What feelings surface when you think about your financial future? It could possibly be making you anxious or concerned just by bringing it up. If you are not sure about your financial future, chances are that you are not alone! Research suggests that only one in three Americans have a budget. Many people are anxious about their finances but are still controlled by their spending habits that cause this anxiety. I can definitely say this from experience. Until about two years ago, I never budgeted my money or had no clue how to deal with my finances.
If you can relate, there is no shame in that! No matter your age, it is time to get your finances together and experience freedom! I have adapted many of this from Financial Peace University with Dave Ramsey. If you need some serious help with finances, I strongly recommend taking his class.
1. Calculate your total monthly income.
The first step is easy: Find your last paycheck to calculate your monthly income after taxes are taken out. This is the amount deposited into your bank account each month after tax deductions or your 401(k). If you’re self-employed, a college student, or just have irregular income, take a look at the past four to six months to create some sort of monthly estimate.
2. Make a list of all your fixed expenses.
Next, list all the expenses that are non-negotiable. Fixed expenses are things that are most important and you can’t go without paying. Think rent, utilities, and any payments you owe on on credit cards or other debt. Don’t forget about yearly expenses like insurance or other things! With those, divide the total by 12 and calculate that into your budget as if it were a monthly expense.

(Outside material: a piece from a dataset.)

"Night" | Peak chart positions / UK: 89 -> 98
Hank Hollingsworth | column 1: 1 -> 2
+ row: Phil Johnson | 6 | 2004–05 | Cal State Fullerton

My husband and I have giving at the top of the category. To me, this should be the number one thing to add in your budget. If you do not give to charities or other good things while you have less money, you probably won’t when you have more!
Include an emergency fund in this section—you never know what could happen with your job or if unexpected expenses come up! Dave Ramsey suggests saving up for a $1,000 emergency fund and then saving for 3-6 months of your expenses once you pay off any debt. Never plan to use a credit card for emergencies. That will put you one accident away from dismantling your plan.
3. Estimate all other expenses.
Okay, now that you’ve looked at your fixed or most important expenses, it’s time to look at your other remaining expenses. These are things like the gym membership, groceries, going out to eat, hair appointments, or money spent on pets. Try and think of all the ways you spend money. It might be good to take a month and just write down every time you spend money. Usually, things like getting coffee and buying gifts are overlooked but can really add up!
Below is a cash flow plan from FPU to help you get started:
4. Analyze your spending habits.
The goal here is to live below your means. So many people (especially our age) expect to live like their parents live, even though they are just starting out.
When it comes to spending habits, what are your weaknesses? My weakness is definitely clothes and other entertainment. When Patrick and I first got married, he wanted to allot $10 for makeup every month. To me, that was completely unrealistic! Men….. Our solution was to put all my fun /entertainment/ makeup/ clothes into one category called “fun money.” This just really worked for us so we stick with it!
I recognized that I was not being a good steward of money by going to the mall often and buying so many things I saw! To help with my spending habit, I started shopping only online and I ask myself if the things I buy will really be worth it. I find myself being a lot more selective when I know my purchase will come from my fun money.
If you are an avid shopper, try going strictly cash. According to Dave Ramsey, people spend 78% more with a card versus when they pay with cash. One way to go about this is use the envelope system. After figuring out your monthly expenses, take out the cash needed and put it in envelopes. I try to do this when buying groceries because that is when I tend to go overboard on my card!
5. Evaluate your budget and stick with it!
This final step is crucial! You can plan all you want to, but if you do not put it into practice it is useless. Some questions to ask yourself: “Is there a better way to spend my paycheck? Am I being a good steward of my money?”
It is essential to reevaluate your budget every month, especially because new expenses will come up. For instance, you might need to get your hair colored. If that’s the case, make a note to put it in the budget for next month when you go to the hair appointment!
After you have filled in your expenses and accessed your budget, you are done! However, keep in mind this quote from Dave Ramsey: “being good at personal finance is 20% head knowledge and 80% behavior.” Time to go live out your budget!
I recommend adding the apps Mint and/or Every Dollar on your phone! Both apps allow you to link to your debit/credit card and actually forces you to put your expense into a category.